O escândalo é usado pelos bolsonaristas como trunfo eleitoral. Para os petistas, não passou de pressão política. "Até hoje não se tem resultado", comenta o estudante Ricardo Volpi. Procurado pelo TAB, o promotor Mauro Rockenbach, responsável pelo inquérito, disse que ainda não há informações nem previsão para concluir a investigação. A operação envolve outros 10 municípios.

Enquanto isso, um dos focos do PT pontanense será conquistar o voto de jovens, segundo o vereador Eduardo Sereta (PT), 40, presidente da Câmara Municipal. "Acredito que eles acompanharam essas dificuldades de falta de investimento na educação e de acesso à universidade, por exemplo, e vão votar diferente."

Todo final de tarde, sentadas na calçada de casa, as aposentadas Marlene dos Santos, 73, e Helena Stamm, 80, observam o movimento dos caminhões que saem das fazendas em direção aos centros de distribuição de grãos. "Aquele ali é petista doente. Nosso conhecido, mas a gente nem fala sobre política", comenta Helena, ao se referir a um vizinho.

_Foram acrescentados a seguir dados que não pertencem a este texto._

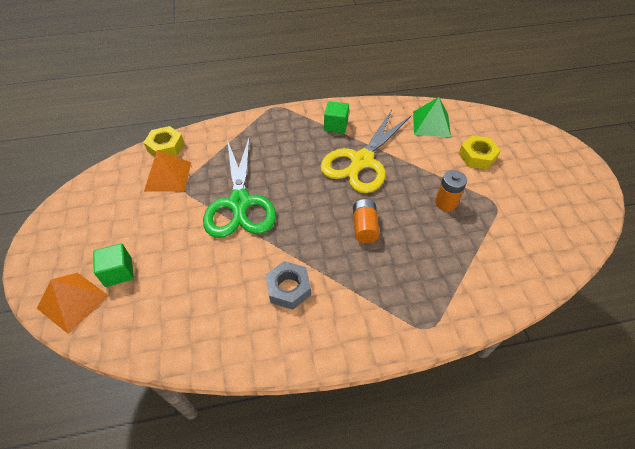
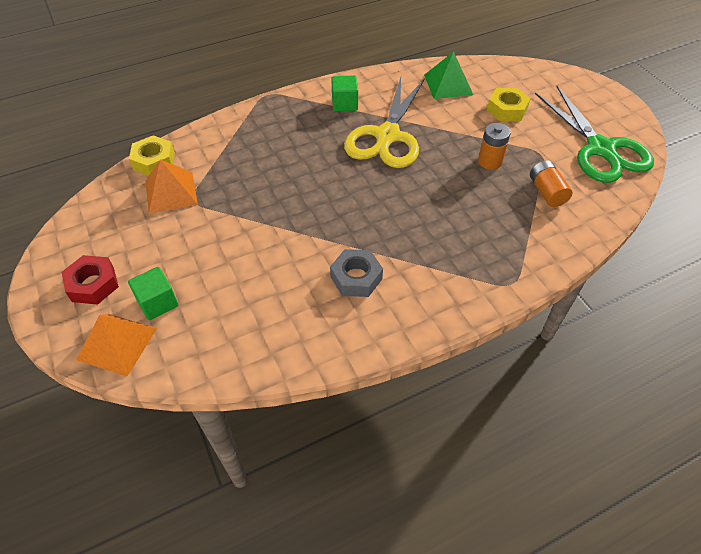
camera: 15 degrees left, 0 degrees up
(77, 244) = (93, 284): none -> red nut
(240, 203) = (268, 204): green scissors -> green scissors (600, 149)
(364, 227) = (414, 202): orange battery -> orange battery (546, 192)

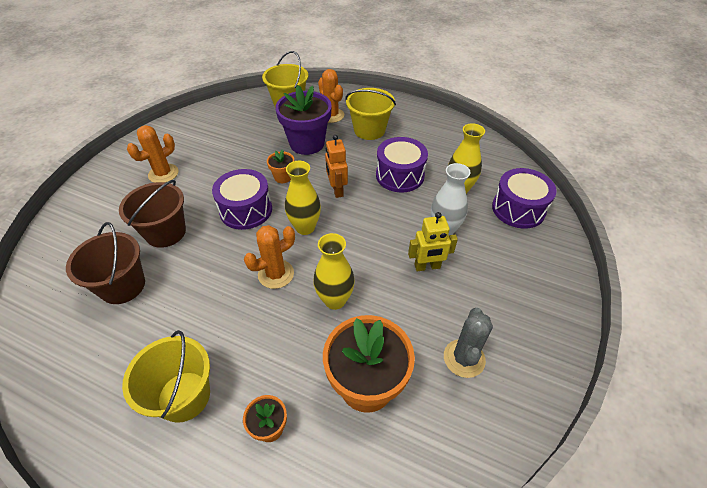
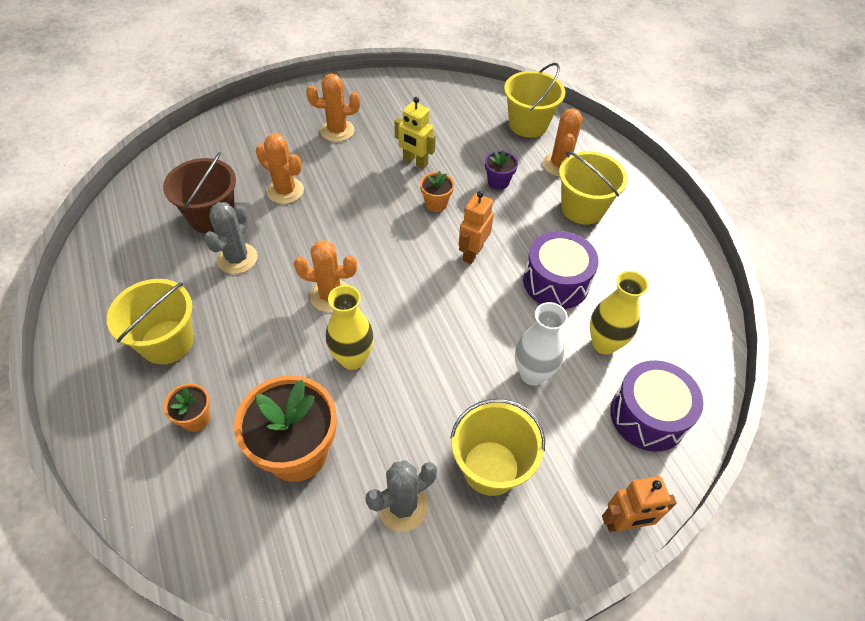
camera: 40 degrees right, 5 degrees up
(166, 232) = (285, 191): brown bucket -> orange cactus
(177, 299) = (237, 259): none -> grey cactus
(246, 210) = (369, 215): purple drum -> none
(305, 227) = (401, 270): yellow vase -> none
(307, 143) = (498, 182): purple flower pot -> purple flower pot, size x0.47
(427, 267) = (471, 396): yellow robot -> yellow robot (415, 162)
(482, 295) = (490, 468): none -> yellow bucket
(569, 268) = (624, 523): none -> orange robot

As duas são eleitoras fiéis de Bolsonaro. "Ele fez um monte de coisa que não consigo explicar, mas tu deve saber", argumenta a mais nova, explicando o voto no presidente.

Fora da lavoura, o bolsonarismo se alastra pelas redes sociais. "É por aqui que recebo as coisas dele", diz Marlene, deslizando o dedo pela tela de um celular para mostrar a foto do filho ao lado do presidente. "Ele mora em Mossoró (RN), é agente penitenciário. Foi ver o presidente, que estava lá", conta.

Entre elas, não importam as indústrias nem a briga entre os produtores. A relação com Bolsonaro tem a ver com a própria história familiar. "Nunca votei no PT", afirma Helena. "Meu pai dizia que comunista não presta. Se tivesse dois vestidos secando no varal, o comunista ia lá e roubava um."

Apesar da votação simbólica, o presidente nunca visitou Pontão nem citou a cidade em suas lives semanais. Também não há articulação para uma passagem dele por lá. "Não precisa, ele já tem nosso voto", retruca a aposentada. Mesmo sem saber ao certo como será o resultado das eleições de 2022, a lavoura de Bolsonaro vai espalhando raiz. "Vocês vieram aqui só para isso?", emenda.